By: Naureen S. Malik |
Natural gas declined for the second straight week in New York, wiping out a 2013 gain, as a mild start to August limited demand from power plants.
Gas futures fell 1.2 percent after forecasts showed below-normal temperatures from the East Coast to the Great Plains from Aug. 7 through Aug. 12, according to MDA Weather Services in Gaithersburg, Maryland. Prices have tumbled 25 percent from a 21-month high on May 1 as U.S. inventory increases exceeded five-year averages in seven of the past nine weeks.
“Natural gas is a wildly weather-dependent commodity,” said Jason Schenker, president of Prestige Economics LLC in Austin, Texas. “Unless there is a hurricane or a massive temperature spike in the next couple of weeks, the price could remain under pressure.”
Natural gas for September delivery slid 4 cents to $3.347 per million British thermal units on the New York Mercantile Exchange, the lowest settlement price since Feb. 22. Volume was 45 percent below the 100-day average at 2:57 p.m. The futures have fallen 0.1 percent this year after climbing to $4.444 on May 1, which was a 33 percent increase for 2013. Gas declined 5.9 percent this week, the biggest drop since May.
The discount of September to October futures was steady 2.8 cents.
September $3.35 puts were the most active options in electronic trading. They were up 1.6 cents at 11 cents per million Btu on volume of 871 at 3:35 p.m. Puts accounted for 58 percent of trading volume. Implied volatility for at-the-money options expiring in September was 30.88 percent at 3:15 p.m., compared with 31.09 percent yesterday.
The high temperature in Washington on Aug. 5 may be 80 degrees Fahrenheit (27 Celsius), 8 below normal, and Chicago’s reading may be 4 lower than the average at 79 degrees, according to AccuWeather Inc. in State College, Pennsylvania.
Electricity generators, the largest consumers of U.S. gas, will account for 32 percent of demand this year, data show from the Energy Information Administration, the Energy Department’s statistical arm.
U.S. stockpiles expanded by 59 billion cubic feet to 2.845 trillion cubic feet in the week ended July 26, above the five-year average injection of 47 billion for the period, the EIA said yesterday.
A deficit to five-year average supplies narrowed to 1.2 percent from 1.6 percent the previous week, EIA data show.
U.S. marketed gas production, which doesn’t include amounts flared or used to pressure wells, will increase 1.1 percent to a record 69.96 billion cubic feet a day in 2013, according to the EIA’s July 9 Short-Term Energy Outlook.

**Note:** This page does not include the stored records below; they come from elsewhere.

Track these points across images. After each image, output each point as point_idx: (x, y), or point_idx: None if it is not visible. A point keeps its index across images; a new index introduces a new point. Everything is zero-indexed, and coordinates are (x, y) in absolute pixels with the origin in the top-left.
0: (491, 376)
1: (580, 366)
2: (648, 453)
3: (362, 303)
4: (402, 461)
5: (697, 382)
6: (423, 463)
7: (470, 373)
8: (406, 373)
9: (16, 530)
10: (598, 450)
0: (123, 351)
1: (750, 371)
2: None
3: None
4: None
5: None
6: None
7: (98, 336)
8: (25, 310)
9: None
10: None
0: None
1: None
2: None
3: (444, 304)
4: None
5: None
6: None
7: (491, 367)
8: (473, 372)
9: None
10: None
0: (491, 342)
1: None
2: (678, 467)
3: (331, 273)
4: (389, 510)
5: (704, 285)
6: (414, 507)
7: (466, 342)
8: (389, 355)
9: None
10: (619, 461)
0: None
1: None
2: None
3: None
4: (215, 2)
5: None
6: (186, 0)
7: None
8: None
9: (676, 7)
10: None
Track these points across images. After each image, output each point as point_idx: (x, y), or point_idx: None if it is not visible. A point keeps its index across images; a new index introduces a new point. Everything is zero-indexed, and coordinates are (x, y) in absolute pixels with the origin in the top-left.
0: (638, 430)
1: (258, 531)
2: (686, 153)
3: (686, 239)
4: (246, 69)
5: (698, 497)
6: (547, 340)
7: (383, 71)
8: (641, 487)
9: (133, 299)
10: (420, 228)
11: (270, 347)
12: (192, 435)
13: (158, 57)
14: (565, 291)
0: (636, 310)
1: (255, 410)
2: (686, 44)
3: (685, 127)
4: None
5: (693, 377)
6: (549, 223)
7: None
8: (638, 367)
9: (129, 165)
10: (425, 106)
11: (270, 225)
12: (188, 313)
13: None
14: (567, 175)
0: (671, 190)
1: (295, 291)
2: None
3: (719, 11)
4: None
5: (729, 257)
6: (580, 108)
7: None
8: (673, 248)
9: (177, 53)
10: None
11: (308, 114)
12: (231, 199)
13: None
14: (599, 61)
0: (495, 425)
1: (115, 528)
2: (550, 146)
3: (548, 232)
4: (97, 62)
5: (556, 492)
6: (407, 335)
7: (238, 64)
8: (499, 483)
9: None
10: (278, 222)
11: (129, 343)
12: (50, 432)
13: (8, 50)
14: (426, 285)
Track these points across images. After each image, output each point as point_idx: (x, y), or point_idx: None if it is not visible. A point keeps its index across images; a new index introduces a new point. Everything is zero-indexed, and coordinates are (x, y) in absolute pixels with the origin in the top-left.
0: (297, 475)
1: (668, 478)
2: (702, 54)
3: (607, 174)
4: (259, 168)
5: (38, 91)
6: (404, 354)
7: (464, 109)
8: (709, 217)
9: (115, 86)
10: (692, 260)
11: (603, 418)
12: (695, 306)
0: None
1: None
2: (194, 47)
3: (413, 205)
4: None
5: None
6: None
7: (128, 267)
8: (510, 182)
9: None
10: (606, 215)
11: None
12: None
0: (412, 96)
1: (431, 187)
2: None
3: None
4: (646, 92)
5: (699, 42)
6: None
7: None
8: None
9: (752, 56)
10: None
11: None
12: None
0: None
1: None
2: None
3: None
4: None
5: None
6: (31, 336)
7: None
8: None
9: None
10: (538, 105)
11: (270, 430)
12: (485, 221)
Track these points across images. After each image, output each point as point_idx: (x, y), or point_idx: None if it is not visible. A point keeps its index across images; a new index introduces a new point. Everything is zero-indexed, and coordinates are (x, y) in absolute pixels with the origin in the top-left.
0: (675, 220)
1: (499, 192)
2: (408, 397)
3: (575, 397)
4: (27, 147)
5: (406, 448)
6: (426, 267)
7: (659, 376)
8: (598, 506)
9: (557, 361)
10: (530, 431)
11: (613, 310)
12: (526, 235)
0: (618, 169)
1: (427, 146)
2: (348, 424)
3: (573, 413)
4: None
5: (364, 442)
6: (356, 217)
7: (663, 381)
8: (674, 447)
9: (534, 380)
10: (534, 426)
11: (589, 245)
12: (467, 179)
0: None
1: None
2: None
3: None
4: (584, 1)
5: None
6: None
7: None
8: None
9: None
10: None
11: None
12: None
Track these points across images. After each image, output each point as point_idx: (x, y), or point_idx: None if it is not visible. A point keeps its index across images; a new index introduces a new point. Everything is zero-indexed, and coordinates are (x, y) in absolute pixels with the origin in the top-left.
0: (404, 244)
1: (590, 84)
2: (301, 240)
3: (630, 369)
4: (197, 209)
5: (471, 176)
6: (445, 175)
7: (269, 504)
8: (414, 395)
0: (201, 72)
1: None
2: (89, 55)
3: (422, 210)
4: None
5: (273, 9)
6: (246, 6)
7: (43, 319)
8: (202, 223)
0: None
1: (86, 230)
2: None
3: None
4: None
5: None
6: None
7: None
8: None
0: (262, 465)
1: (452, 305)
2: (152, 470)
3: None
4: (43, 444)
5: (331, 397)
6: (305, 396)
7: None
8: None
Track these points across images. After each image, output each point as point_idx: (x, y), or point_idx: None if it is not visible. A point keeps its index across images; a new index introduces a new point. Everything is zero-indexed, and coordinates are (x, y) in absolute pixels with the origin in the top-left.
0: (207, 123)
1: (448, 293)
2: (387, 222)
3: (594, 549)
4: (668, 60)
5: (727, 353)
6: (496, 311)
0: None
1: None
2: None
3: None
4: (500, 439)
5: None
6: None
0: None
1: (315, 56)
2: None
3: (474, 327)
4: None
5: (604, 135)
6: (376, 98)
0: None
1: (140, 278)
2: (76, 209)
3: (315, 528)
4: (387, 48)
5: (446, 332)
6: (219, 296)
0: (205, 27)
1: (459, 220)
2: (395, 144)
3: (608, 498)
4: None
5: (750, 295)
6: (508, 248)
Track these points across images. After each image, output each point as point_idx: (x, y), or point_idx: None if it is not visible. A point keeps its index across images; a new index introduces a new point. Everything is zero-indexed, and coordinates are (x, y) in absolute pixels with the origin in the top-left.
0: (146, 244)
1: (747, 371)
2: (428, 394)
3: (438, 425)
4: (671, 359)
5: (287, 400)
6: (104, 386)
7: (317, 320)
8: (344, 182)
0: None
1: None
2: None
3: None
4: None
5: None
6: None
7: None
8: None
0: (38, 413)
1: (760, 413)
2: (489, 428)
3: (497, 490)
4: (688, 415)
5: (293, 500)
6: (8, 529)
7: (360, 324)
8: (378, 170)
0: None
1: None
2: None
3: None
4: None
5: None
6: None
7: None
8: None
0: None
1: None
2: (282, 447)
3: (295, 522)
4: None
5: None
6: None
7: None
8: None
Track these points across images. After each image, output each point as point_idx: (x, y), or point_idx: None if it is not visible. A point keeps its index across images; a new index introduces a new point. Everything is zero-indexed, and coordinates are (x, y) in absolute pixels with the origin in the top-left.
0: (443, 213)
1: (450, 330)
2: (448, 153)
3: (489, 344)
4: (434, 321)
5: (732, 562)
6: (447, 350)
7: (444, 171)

The gas-rig count rose by 19 to 388 as of today from the previous week, the most since March 29, according to Baker Hughes Inc. in Houston. The total is down 10 percent this year.
“Frenetic drilling activity has created a significant inventory of unconnected wells,” Teri Viswanath, director of commodities strategy at BNP Paribas SA in New York, said on a call with clients today. “That’s why we think production will remain stable” even with the drop in dry-gas drilling this year, she said.
The U.S. met 87 percent of its own energy needs in the first four months of 2013, on pace to be the highest annual rate since 1985, EIA data show. Drilling technologies such as hydraulic fracturing, or fracking, have made it more economical to extract gas trapped in shale rock, such as the Marcellus deposit in the Northeast.
Gas futures are on the verge of entering into an “oversold” territory, based on the relative strength index, or RSI, said Bob Yawger, director of the futures division at Mizuho Securities USA Inc. in New York. The RSI for the front-month contract was 32.14 at 3 p.m. A drop below 30 is considered by some traders to be a buy signal, and a number above 70 can be an indication to sell futures.
While a weakening in the RSI may trigger a short-term price bounce, Yawger said the selloff to get there could trigger an even more significant breakdown in technical trading.
The 50-day moving average, which started sloping downward in June, is poised to cross below the 200-day moving average in three to four days, he said.
“That’s just not a good situation” and may push prices down to the next support area of $3.10 to $3.15, Yawger said.